Non si spegne il grido di giustizia per Federico Salvagni, il giovane di 16 anni che ha perso la vita la notte di ferragosto dello scorso anno a Terracina. Ieri mattina, mercoledì 13, in concomitanza con la nuova udienza del processo a carico di Gioacchino Sacco, familiari e amici si sono ritrovati in un commosso sit-in davanti al Tribunale di Latina.
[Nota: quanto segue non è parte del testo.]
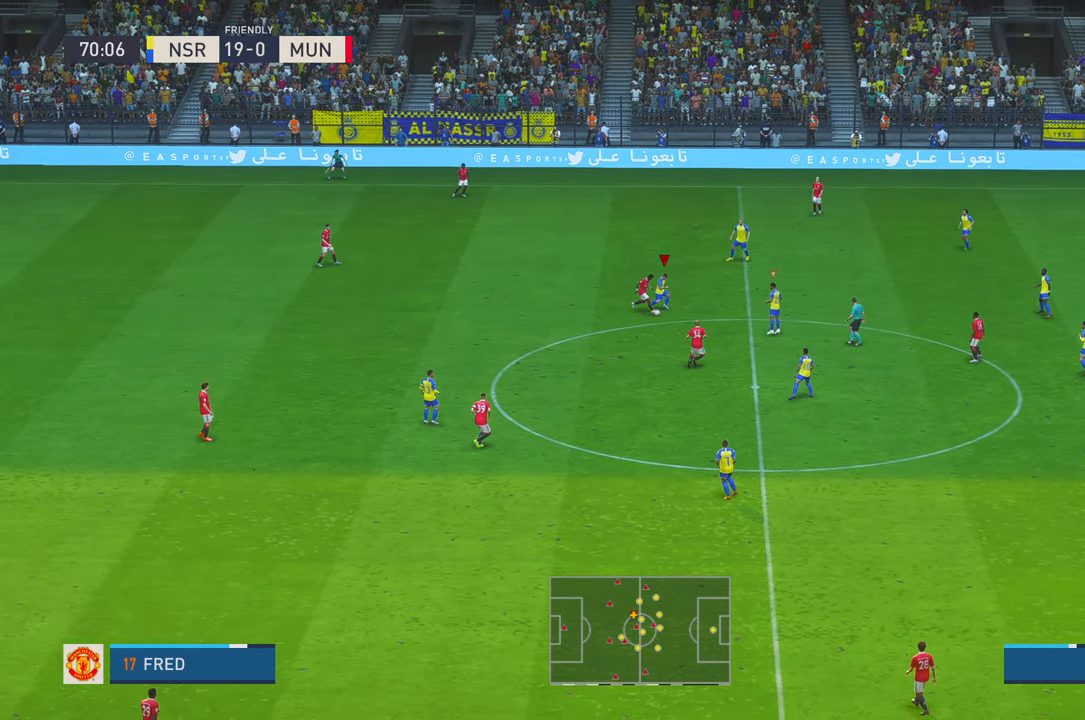
{"dt_ms": 500, "buttons": ["R2"], "left_stick": "down", "right_stick": "center", "events": [[433, "left_stick", "down"]]}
Un presidio silenzioso ma determinato, volto a mantenere alta l’attenzione su una tragedia che ha colpito profondamente l’intera comunità.
Il procedimento vede una partecipazione massiccia: sono ben tredici i soggetti costituiti parte civile, tra cui i parenti stretti del giovane e l’Associazione Familiari e Vittime della Strada, impegnata nel fornire supporto legale e morale in casi di questa gravità.
Durante la seduta odierna, l’aula ha ascoltato le testimonianze degli agenti di polizia che intervennero nell’immediatezza dei fatti. I poliziotti hanno ricostruito le prime fasi delle indagini e i rilievi effettuati sul luogo dell’investimento mortale.
L’attesa per la prossima udienza del 10 giugno resta alta, mentre la città continua a stringersi attorno alla famiglia Salvagni in una ricerca di giustizia che non accenna a fermarsi.